I wanted to like it more than I did December 1, 2008 Scooter (Indiana) Huge fan of OSC and the series (esp. the "Speaker" sequence) and was excited about this book. I enjoyed reading it, but it wasn't as filling as most of his other books. At times it felt like a "who's who in the Enderverse" with references thrown in to many different story lines, which felt somewhat disjointed at times. The potential climactic ending...wasn't. However, it has it's hidden gems and interesting people. As always, great insight into the complexities of human relationships. Worth the read, but not one of the better books within the Enderverse.
Best of them yet... November 29, 2008 B. Ostler 0 out of 4 found this review helpful
In some of Card's books his characters go into pointless long meandering misdirectional thought processes that are annoying; but fortunately he left those out in this book.
Totally unnecessary November 29, 2008 Charles Engelke 2 out of 2 found this review helpful
Card keeps adding to the Ender series, but has no stories left to tell. This book fills in gaps between Ender's Game and Speaker for the Dead... but we already know what happened from those books. The actual detailed description of every event is dull, and the characters have no spark here.
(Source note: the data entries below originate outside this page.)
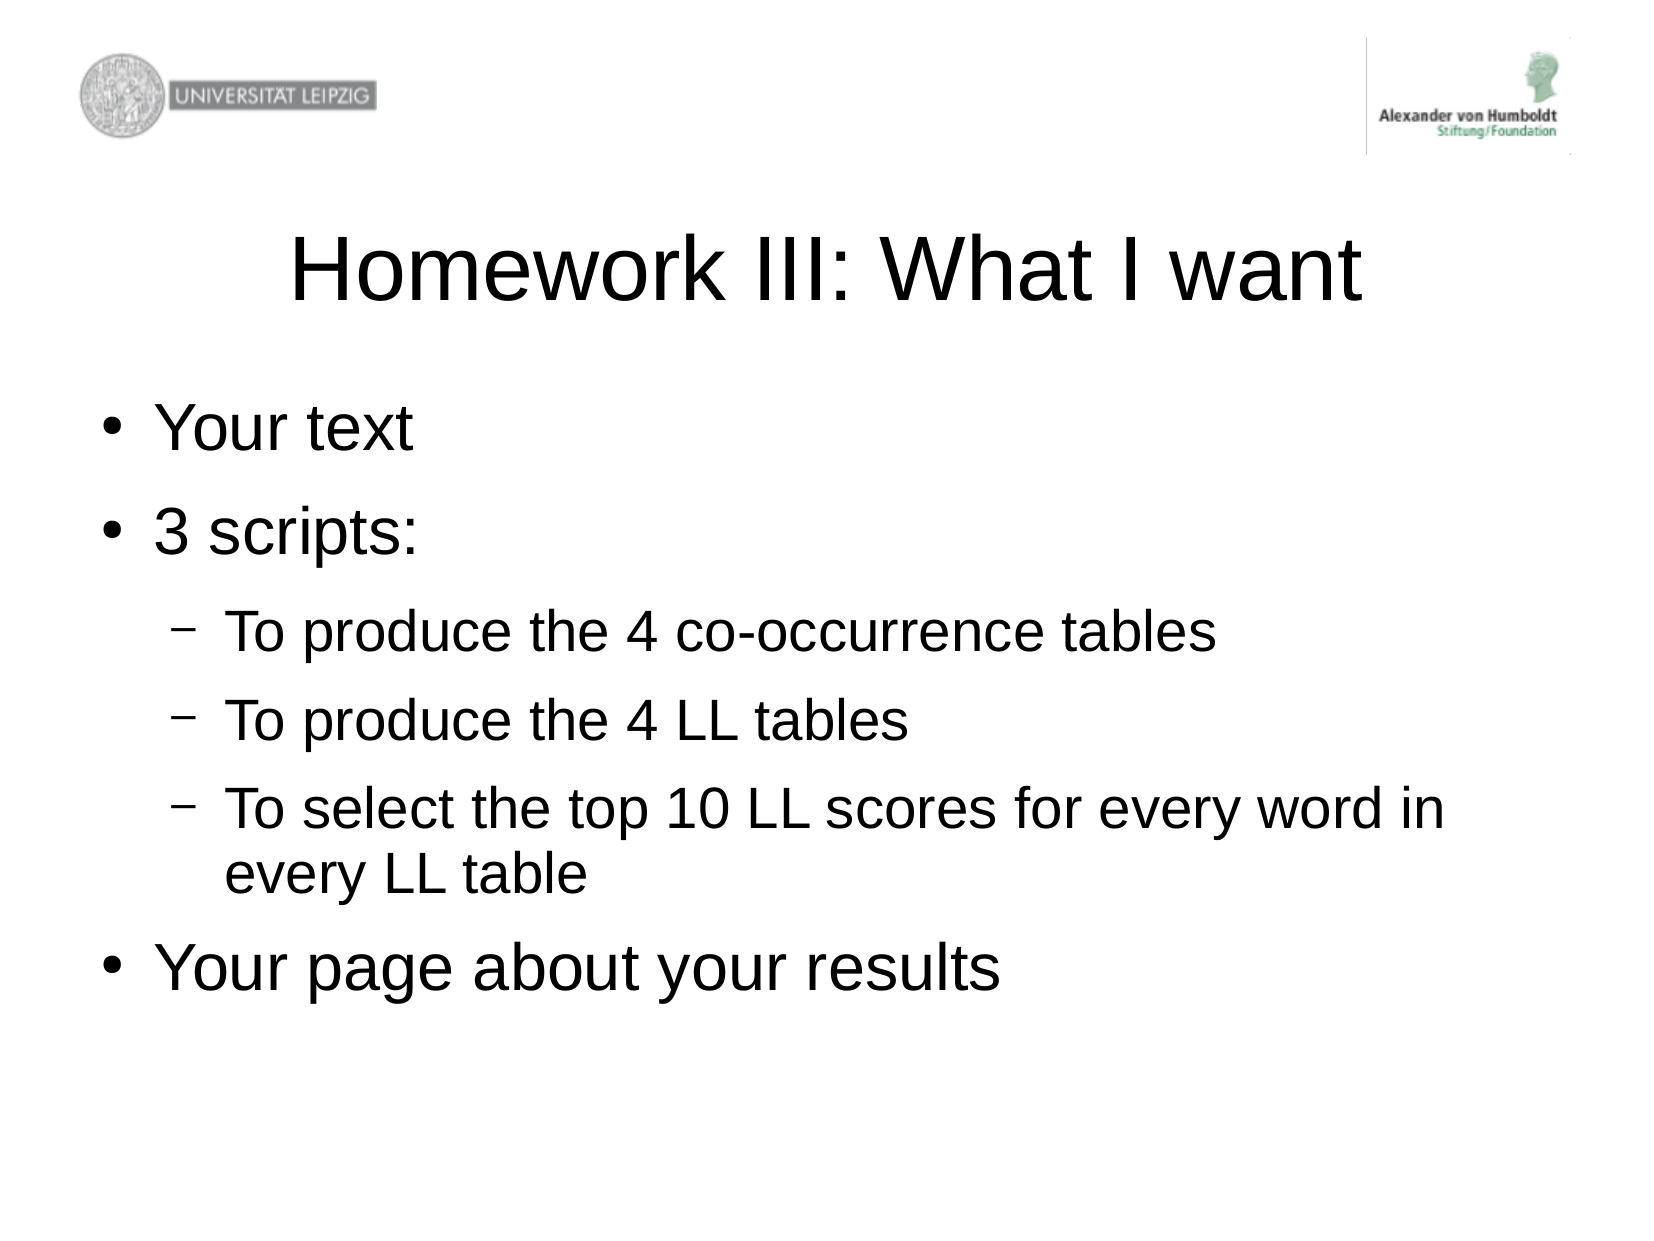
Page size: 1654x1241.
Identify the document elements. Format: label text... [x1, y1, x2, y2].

title Homework III: What I want [82, 165, 1571, 373]
picture [76, 49, 383, 144]
list Your text 3 scripts: To produce the 4 co-occurrence tables To produce the 4 LL tables To select the top 10 LL scores for every word in every LL table Your page about your results [82, 390, 1571, 1110]
picture [1365, 37, 1572, 155]
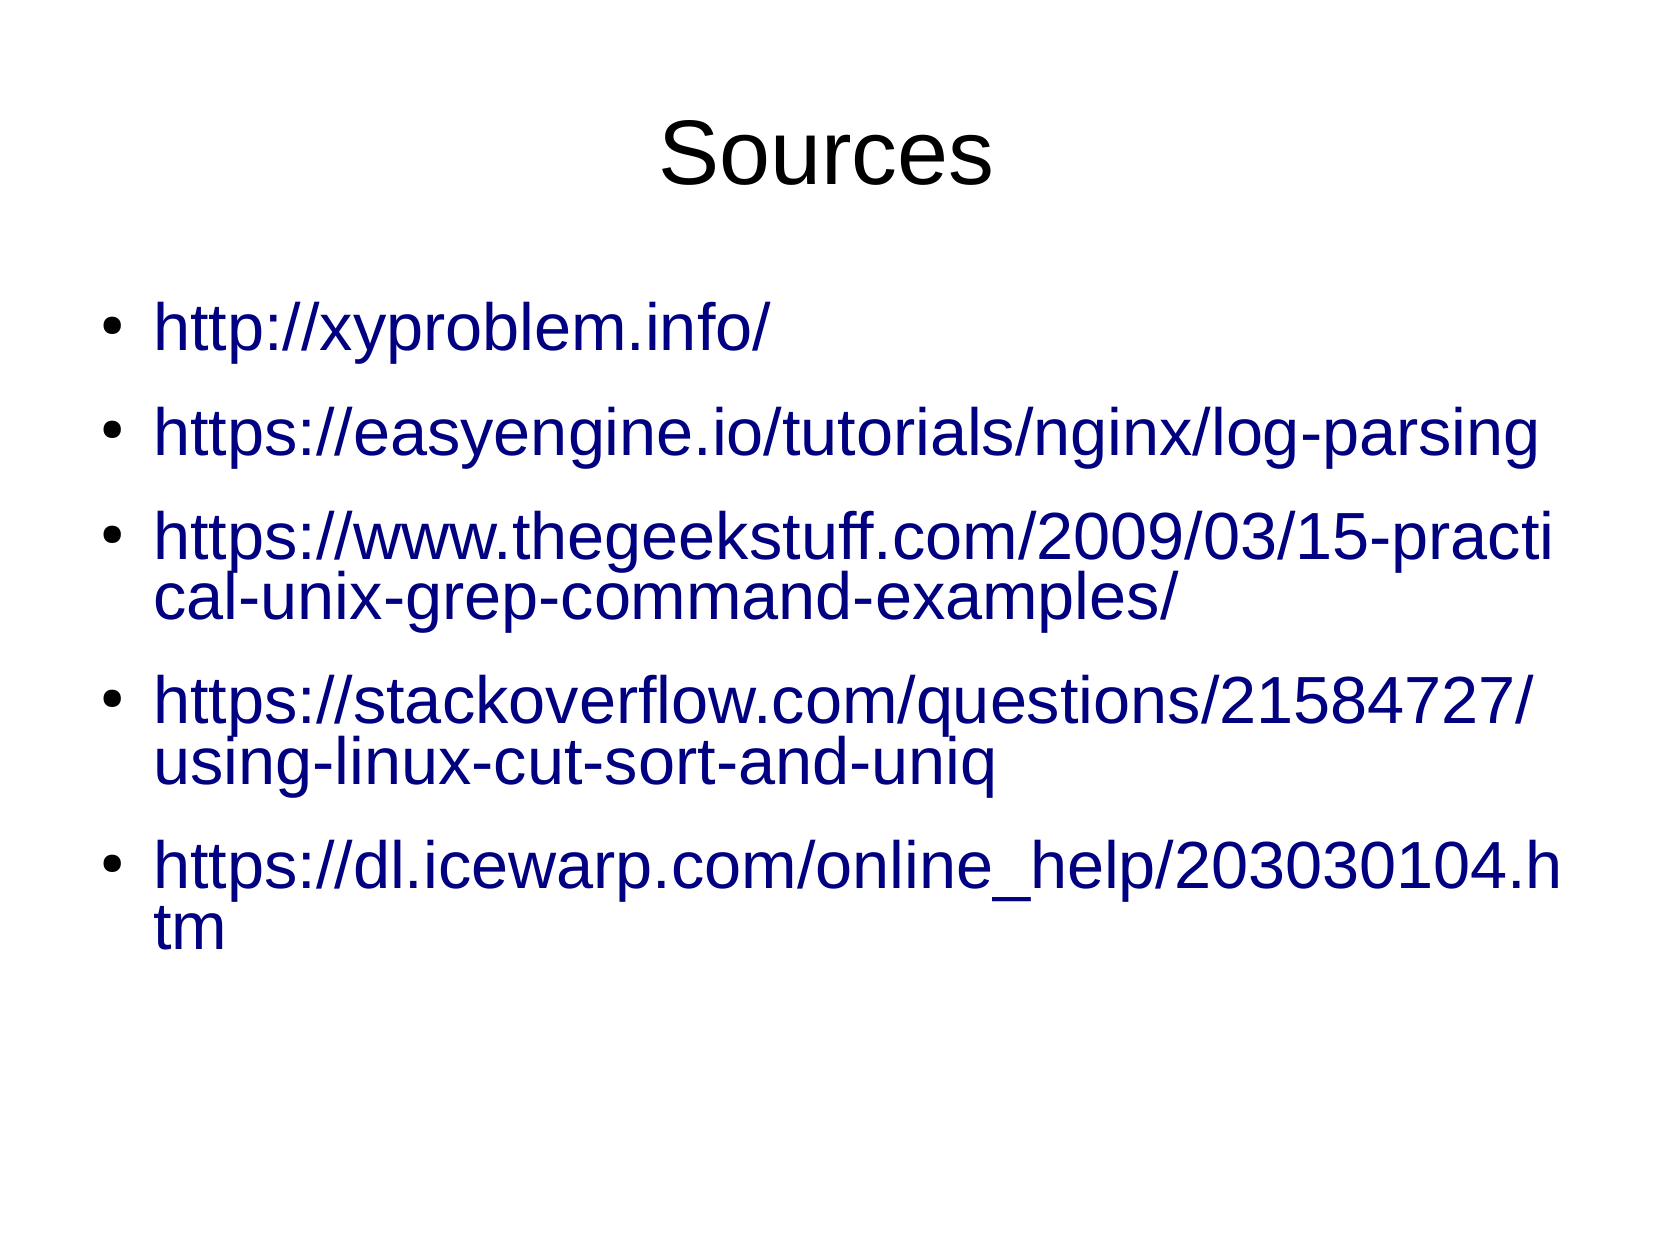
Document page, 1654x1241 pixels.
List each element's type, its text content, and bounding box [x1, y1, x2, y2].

title Sources [82, 49, 1571, 257]
list http://xyproblem.info/ https://easyengine.io/tutorials/nginx/log-parsing https://www.thegeekstuff.com/2009/03/15-practical-unix-grep-command-examples/ https://stackoverflow.com/questions/21584727/using-linux-cut-sort-and-uniq https://dl.icewarp.com/online_help/203030104.htm [82, 290, 1571, 1010]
Ender in Exile November 28, 2008 Sharon F. Graff (Arlington Heights, IL) 0 out of 1 found this review helpful
Sayisfying tying up of loose threads,but raises more questions. Card knows how to keep 'em coming back for more.
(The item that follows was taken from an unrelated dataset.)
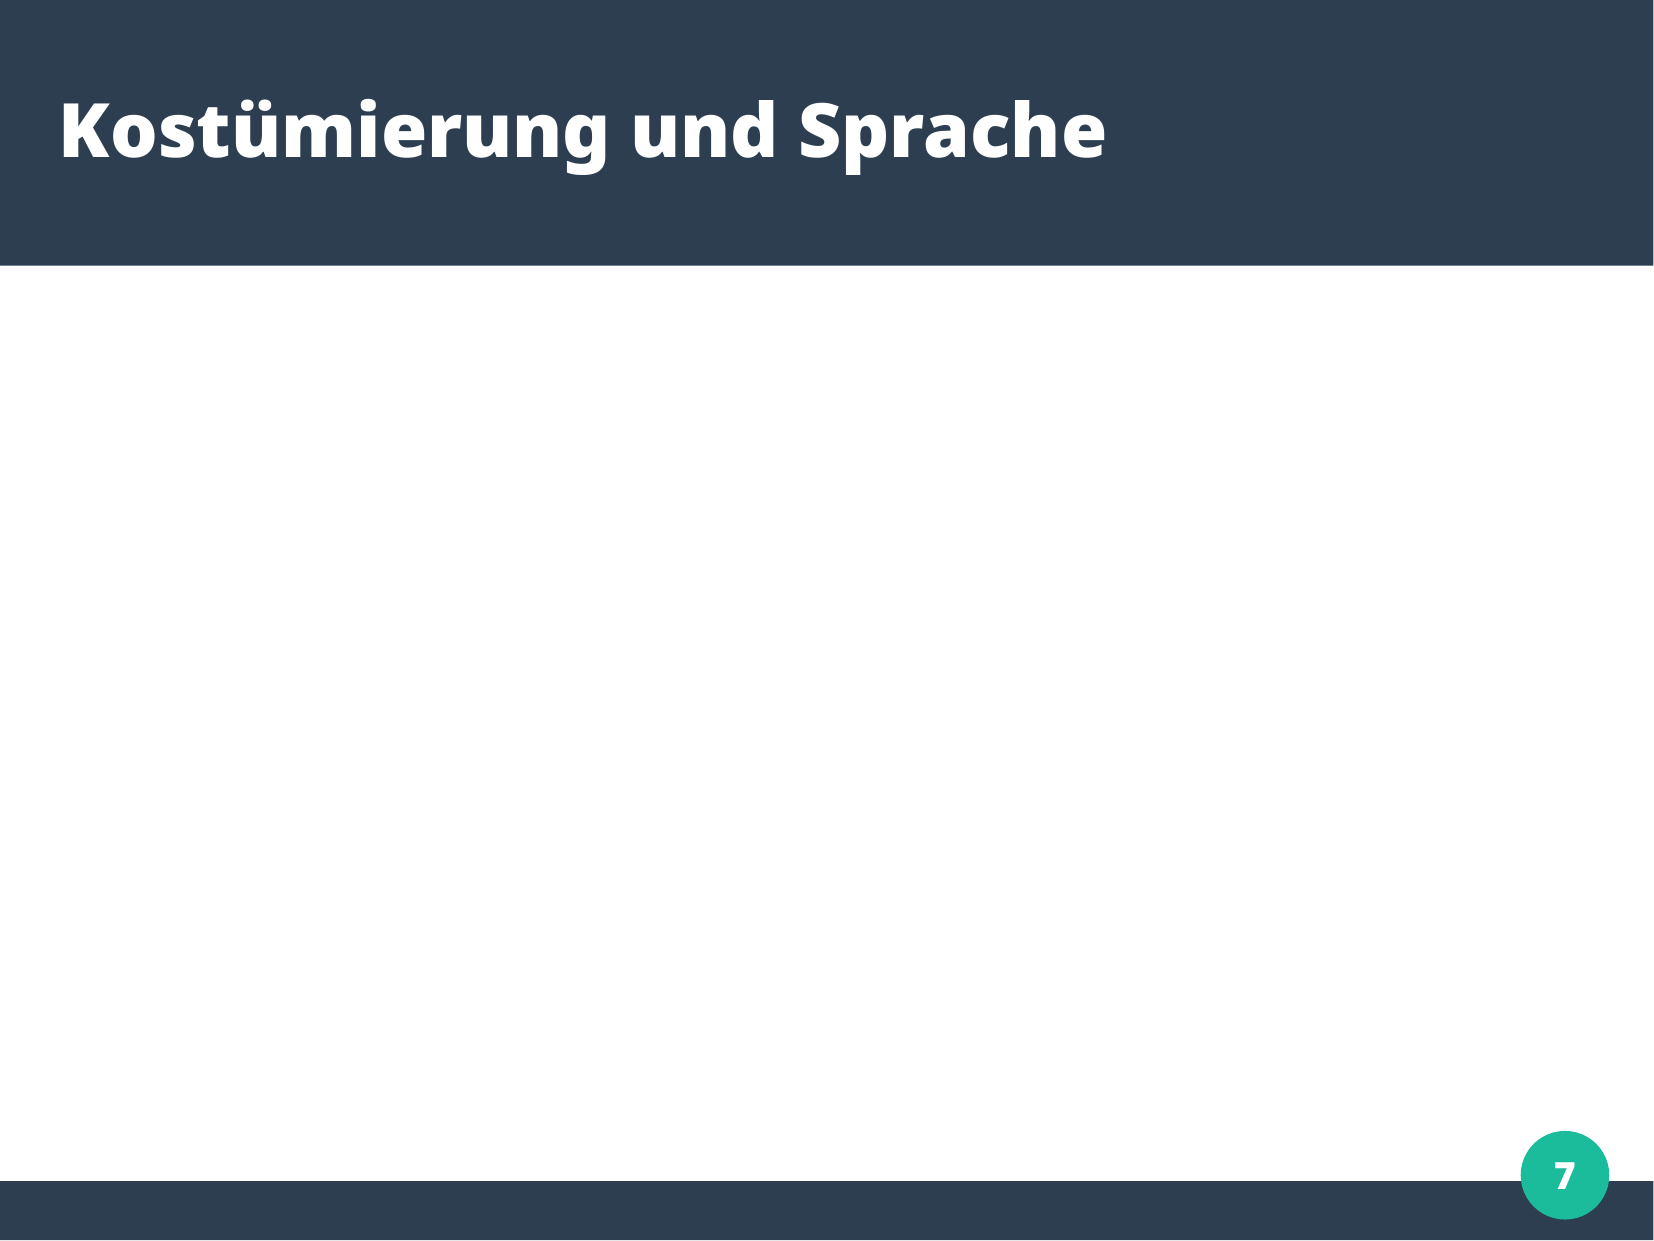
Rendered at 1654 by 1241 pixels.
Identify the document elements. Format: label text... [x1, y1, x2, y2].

Deeply alienated by Card's recent work. November 26, 2008 Roy Perez (New York, NY) 7 out of 11 found this review helpful
A disappointing, socially unimaginative flattening of a character and a world I once loved very much. This novel was rife with ideologically and spiritually conservative addresses to the reader that seemed to diverge from the far ranging and broad discourses of the other books, at least the way I read them so many years ago. I felt alienated by the Wiggins of this novel, theirs and the narrator's presumptions about people's personalities and biological determinism, the absence in this world of any challenges to what seem like universally unquestioned ideas about family, gender, sexuality, social order, ethnicity and race--it's like ages of progressive thought on Earth were erased in order to create a universe where stereotypes turn out to be God's funny way of using DNA. What the narrator of this novel would have you interpret as the human individual's inability to escape her or his own genetic make-up is truly, to my eyes, an author's inability to let his characters be anything but allegories for an outmoded, oppressive conservatism at a time when authors should be offering something much, much better than an intergalactic expansion of the middle-class Anglo-Christian exceptionalism that has done so much to hurt the world. There's my elitist, queer-nerd, politically irked two cents. A dedicated reader of the Alvin, Homecoming and Ender series, as well as many stand-alone works, it pains me a little to say this will be my last Card novel for sure.